Die Tage auf der Pühringer Hütte im Schnelldurchlauf

Elmsee

2 Wochen ist es schon wieder her, daß ich ein paar Tage in den Bergen unterwegs war. Bevor ich meinen Job bei einem neuen Arbeitgeber antrat musste ich ein wenig raus um Energie für die bevorstehenden Aufgaben und Herausforderungen zu tanken. Nach langem organisatorischen Hin und Her starteten wir zu zweit in Schachen/Gößl am Grundlsee. Aufgrund der ungewissen Wetter- und Schneelage wurde nur der Aufstieg zur Pühringer Hütte auf 1638m.ü.A. geplant. Alles Weitere sollte spontan und in Abhängigkeit der Gegebenheiten geplant werden. Den Großen Priel und die Welser Hütte als finales Ziel hatte ich ein wenig im Hinterkopf. Doch schnell wurde klar, das können wir uns abschminken.
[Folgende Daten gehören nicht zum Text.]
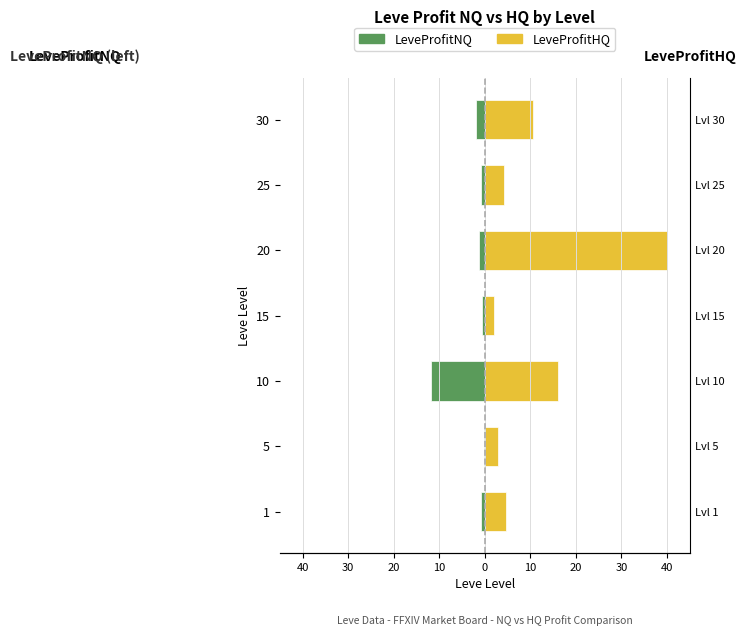

How many bars are there in total?

14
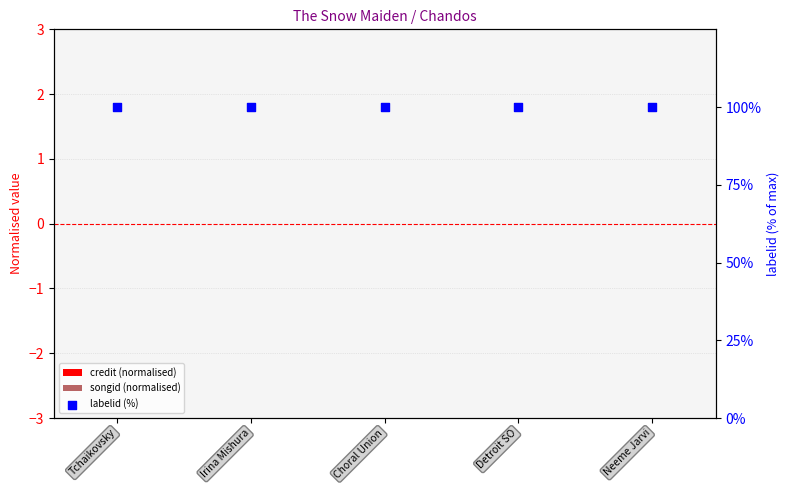

Which series has the largest total across all categories?

labelid (%)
Das Gebiet im Toten Gebirge ist einfach zu verkarstet um bei dieser wenigen Schneemenge gefahrlos und unbeschadet ans Ziel zu kommen…

Nun zum Schnelldurchlauf:

Tag 1 – Gößl/Pühringer Hütte:

– Start mit schweren Gebäck bei Sonnenschein in Gößl am Grundlsee – über Weg Nr. 214 zu den beiden Lahngangseen – Regen beim Vordern Lahngangsee – die Schneemenge am Weg nimmt zu – Einbruch der Dunkelheit noch bevor die Hütte erreicht wurde – mit Stirnlampe und GPS im teilweise kniehohen Schnee nach 6h die Pühringer Hütte erreicht – Hütte „beziehen“ – Feuermachen und Schneeschmelzen – Kochen (sofern man das so nennen kann) – Essen – Nachtlager einrichten – schlafen

Tag 2 – 1. Versuch den Elm zu besteigen

– Tagwache früh am Morgen – Feuer machen – Schnee schmelzen – Geschirr vom Vortag abwaschen – draußen vor der Tür: Wind und Schneefall – der Elmsee ist über Nacht zu gefroren – Aufbruch mit Steigeisen und ohne Rucksack zum Elm – Schneefall – kaum bis keine Wegmarkierungen – intuitive Navigation unterstützt durch GPS – immer wieder Hüfthoch im Schnee – scheiß Felsspalten – nach 2h und gerade mal 1/3 der Wegstrecke Umkehr – Bewölkung lässt nach – ein paar Sonnenstrahlen kommen durch – nach gut 30min Abstieg Hütte erreicht – kaum mehr Wolken am Himmel – die Umgebung unmittelbar rund um die Hütte erkunden – Fotografieren – fremde Stimmen dringen in unsere Gehörgänge – wir bekommen Besuch – 5 Hüttengenoßen machen sich breit und bereiten ein herzhaftes Abendessen zu – Kennenlernen, lustige und interessante Gespräche mit den Neuankömmlingen – spät aber doch – schlafen

Tag 3 – der Elm hat mich geduldet

– Tagwache früh am Morgen – Feuer machen – Schnee schmelzen – Geschirr vom Vortag abwaschen (diesmal die 5er Gruppe) – draußen vor der Tür: herrlicher Sonnenschein – schnell sind wir wieder nur zu zweit – erneuter Aufbruch zum Elm – 1/3 der Strecke bereits gespurt – nach 2h Aufstieg ca. die hälfte des Weges geschafft – die Zeit wird knapp – eine Entscheidung muß her – Britta wartet – zügiger Aufstieg zum Elm im Aleingang – Orientierung: Spuren im Schnee von Tieren (eigener Artikel darüber folgt) – glücklich und zufrieden den Elm Gipfel 2128m.ü.A erreicht – herrlichen Ausblick weit in die Alpen genoßen – Abstieg zu Britta und weiter zu Pühringer Hütte – Hütte belegt – Familie mit 2 Kindern…. – kochen, essen, relaxen, lesen -Buchtip: Der Alchimist

Tag 4 – alles hat ein Ende

– Hütte räumen – Abstieg

Fazit: ein paar Tage abseits dem städtischen Treiben. Genau richtig um Kraft und Energie zu schöpfen. Vom Wetter her gesehen alles dabei, Regen, Schnee, Sonnenschein, sternenklarer Himmel, Mondschein… Eine große Erfahrung machte ich beim 2. Aufstieg zum Elm, wo mich Fußabdrücke von Tieren im Schnee den Weg zum Gipfel zeigten.